Enhanced performance of organic light-emitting diodes by integrating quasi-periodic micro-nano structures

To integrate a quasi-periodic micro-nano structure (PMS) to the organic light-emitting devices (OLEDs) is an efficient way to enhance the performance of OLEDs. In this paper, the PMS prepared by the phase separation of Polystyrene and Poly (methyl methacrylate) was integrated to the OLEDs with the structures of Glass/PMS/Ag (30 nm)/MoO3 (5 nm)/(NPB) (40 nm)/(Alq3) (60 nm)/LiF (0.5 nm)/Al (150 nm).
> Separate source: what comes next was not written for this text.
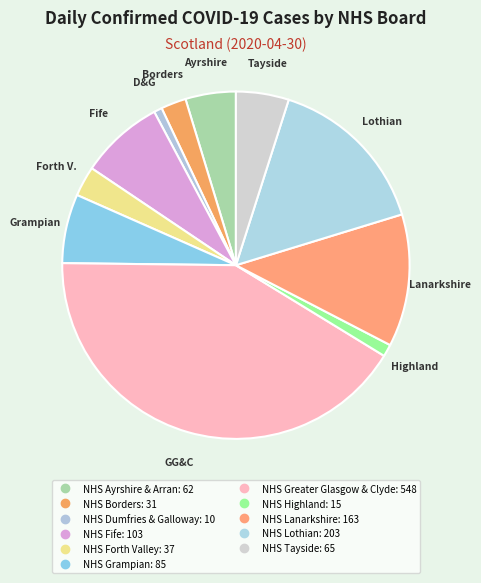

Which slice is the smallest?

NHS Dumfries & Galloway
The maximum luminance intensity and external quantum efficiency increased to 10700 cd/m2 and 1.11 %, which is 48 % and 44 % higher than that of 7209 cd/m2 and 0.77 % of the planar reference device. The enhanced performance of OLEDs was ascribed to the attenuation of surface plasmon polariton loss caused by the PMS, which was testified by the Finite-Difference TimeDomain (FDTD) simulation. The PMS was also transferred to the hole transfer layer (PEDOT: PSS) of OLEDs by nanoimprinting lithography with the structure of Glass/(ITO) (100 nm)/PEDOT: PSS (100 nm) (with PMS)/NPB (10 nm)/Alq3 (50 nm)/LiF (0.5 nm)/Al (100 nm). The performance was also improved by the optimized PMS and the light out-coupling efficiency increased to about 49.5 %, which is much higher than that of 28.8 % in the OLEDs with PMS Ag anode and 20 % in the planar reference devices. This suggests that the PMS can improve the OLED device performance regardless of the functional layer in which the PMS is integrated.